# start of Text extract

A bold opening move, since it makes you envision a slog ahead: okay, so having established his characters’ ultimate unhappiness, he’ll just deterministically trace it from one probable cause all the way through the next fifty years. But that thing about the parental divorce now seems to me like a red herring: Emily and Sarah Grimes come from divorced parents, sure, but so many other hard-to-identify factors weight down on them that the search for one or even a few “main ones” can produce nothing. They “fuck” themselves, but their circumstances also do it, their parents also do it, their men also do it, humanity as a whole also does it, you and I probably also do it — but none do it intentionally, let alone maliciously.
Sarah, the older and more immediately pretty sister, rapidly settles down with a lowbrow semi-Englishman who beats her and produces three sons. Emily, the younger, relatively bookish sister to whom the narrative sticks closely, goes to college, signs on with an advertising agency, and bounces without prolonged satisfaction from man to man to man. Almost everyone around her eventually slips up and reveals themselves as a pathetic figure, then dies. Her father, a beaten-down copy desk drone working at a newspaper he hates, goes first. Her mother, a flighty alcoholic with rotting teeth and complex delusions of bon viveur-ism, takes much longer. Sarah, whom Yates paints as maybe too dumb to realize the grim, stunted banality of her family life, goes last.
This leaves Emily alone at the novel’s end, unemployed and flipping through her address book in desperation for human contact. Her former lovers, many of them cultural and financial medium- to medium-high rollers, have married or died. Only her favorite nephew Peter remains, and ringing him up strikes her as a near-ludicrous stretch. She does it anyway, which prompts him to invites her to stay with his new family in New Hampshire. But the moment she arrives, Emily drops into an obscure emotional turmoil, totally freaking out by the time she spots bicycles in Peter’s garage:
“So you bicycle!” she called to him across the top of the car. She had gotten out quickly, still trembling, and snatched her suitcase from the back seat; then, because a good loud sound was needed to punctuate her rage, she slammed the car door with all her strength. “That’s what you do. Oh, and what a lovely sight it must be, the two of you out bicycling with little what’s-her-name on a Sunday afternoon, all tanned and leggy in your sexy little cut-off jeans—you must be the envy of all New Hampshire...”

# end of Text extract
# start of Source material

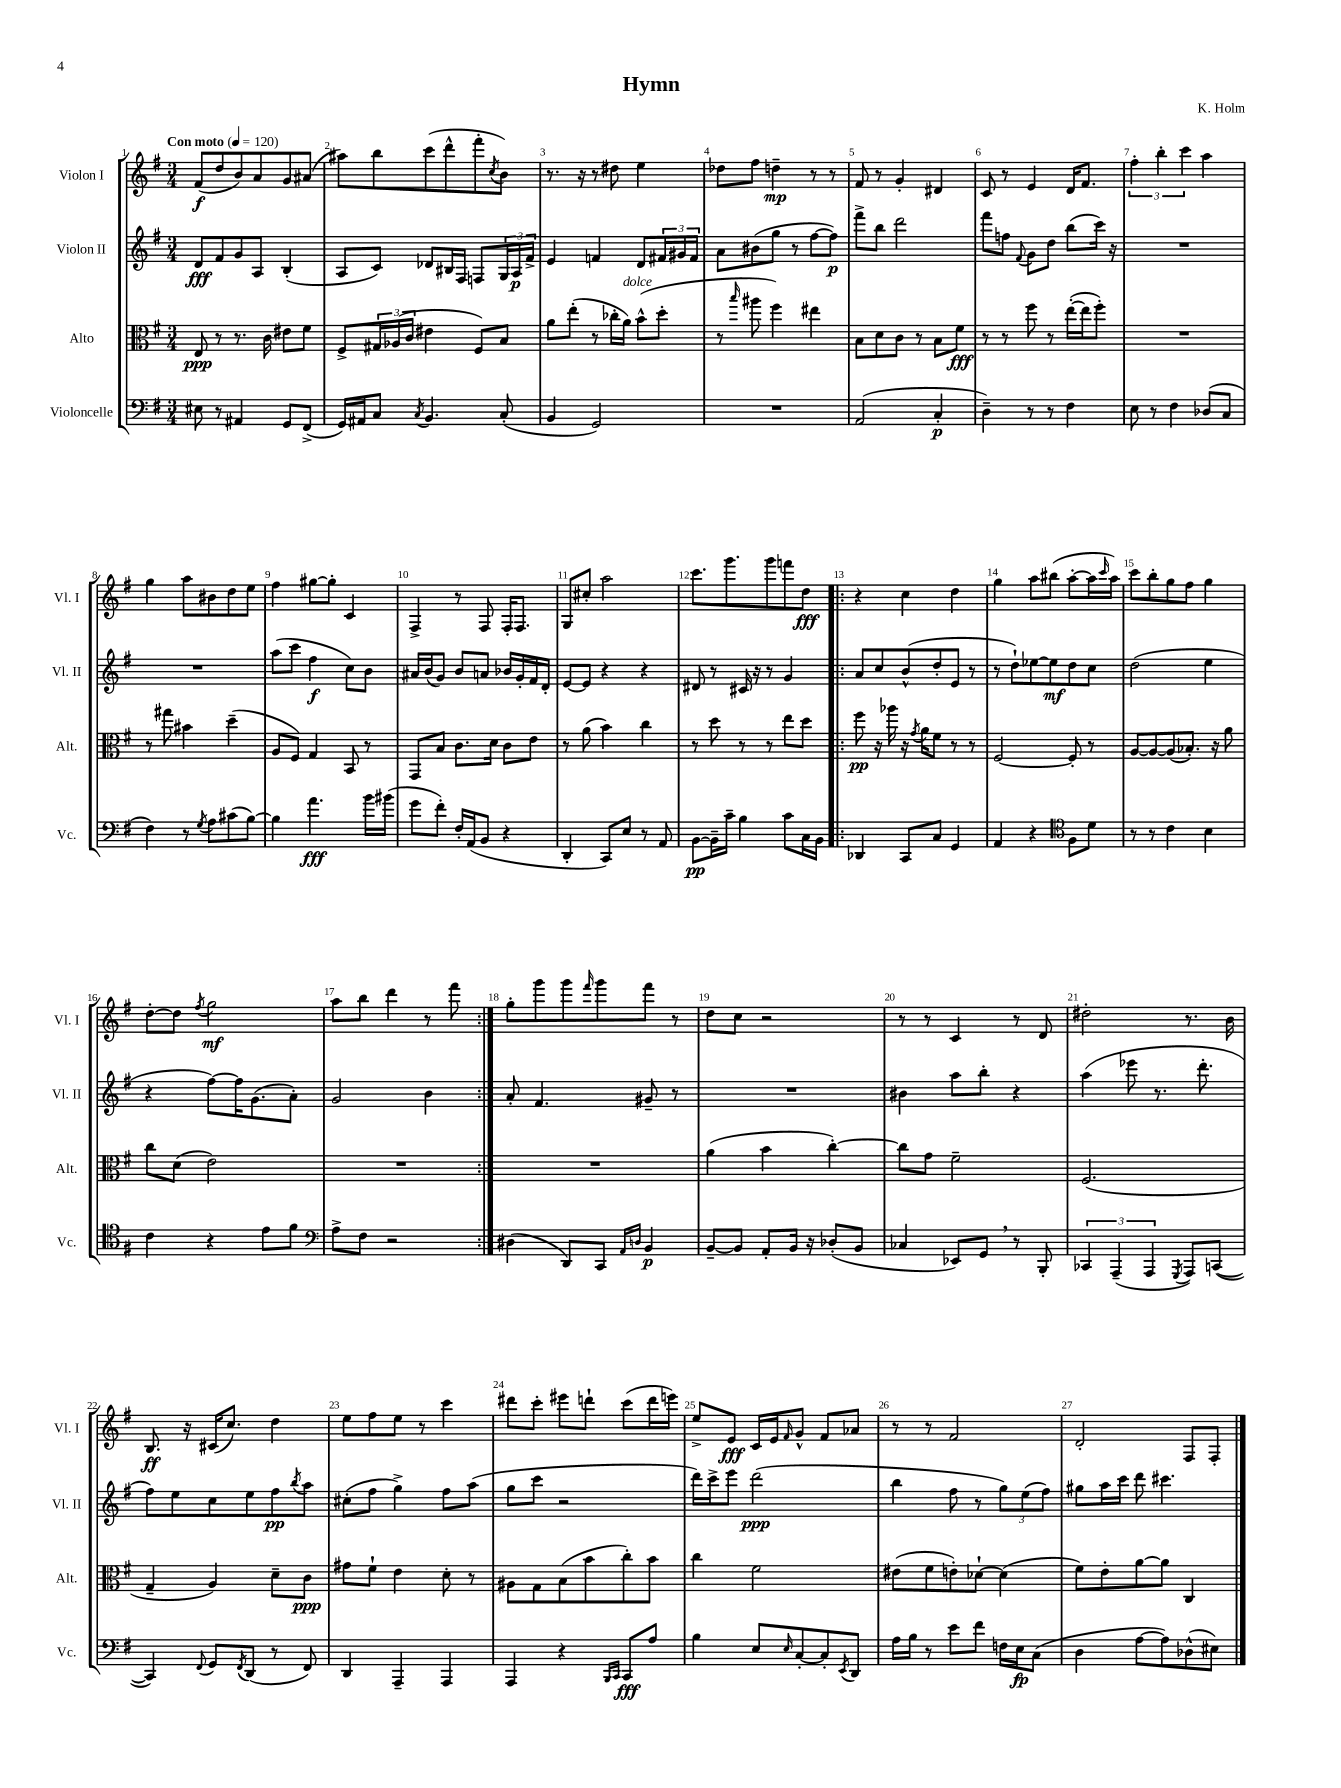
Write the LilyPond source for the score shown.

# end of Source material

* _Jobs_
**a)** Retype the review, beginning at the words "Sarah, the older" and stopping after "life, goes last.".
**b)** In the review above, which members of Emily's family die, and in what order?
**c)** Based on the review, answer yes or no to each statement and quote the words that decide it. (i) Sarah is the younger of the two sisters. (ii) Emily takes a job with an advertising agency. (iii) Peter invites Emily to stay with his family in Vermont.

* _Task-by-task outputs_
**a)**
Sarah, the older and more immediately pretty sister, rapidly settles down with a lowbrow semi-Englishman who beats her and produces three sons. Emily, the younger, relatively bookish sister to whom the narrative sticks closely, goes to college, signs on with an advertising agency, and bounces without prolonged satisfaction from man to man to man. Almost everyone around her eventually slips up and reveals themselves as a pathetic figure, then dies. Her father, a beaten-down copy desk drone working at a newspaper he hates, goes first. Her mother, a flighty alcoholic with rotting teeth and complex delusions of bon viveur-ism, takes much longer. Sarah, whom Yates paints as maybe too dumb to realize the grim, stunted banality of her family life, goes last.

**b)**
1. Her father
2. Her mother
3. Sarah

**c)**
(i) No: "Sarah, the older and more immediately pretty sister"
(ii) Yes: "signs on with an advertising agency"
(iii) No: "stay with his new family in New Hampshire"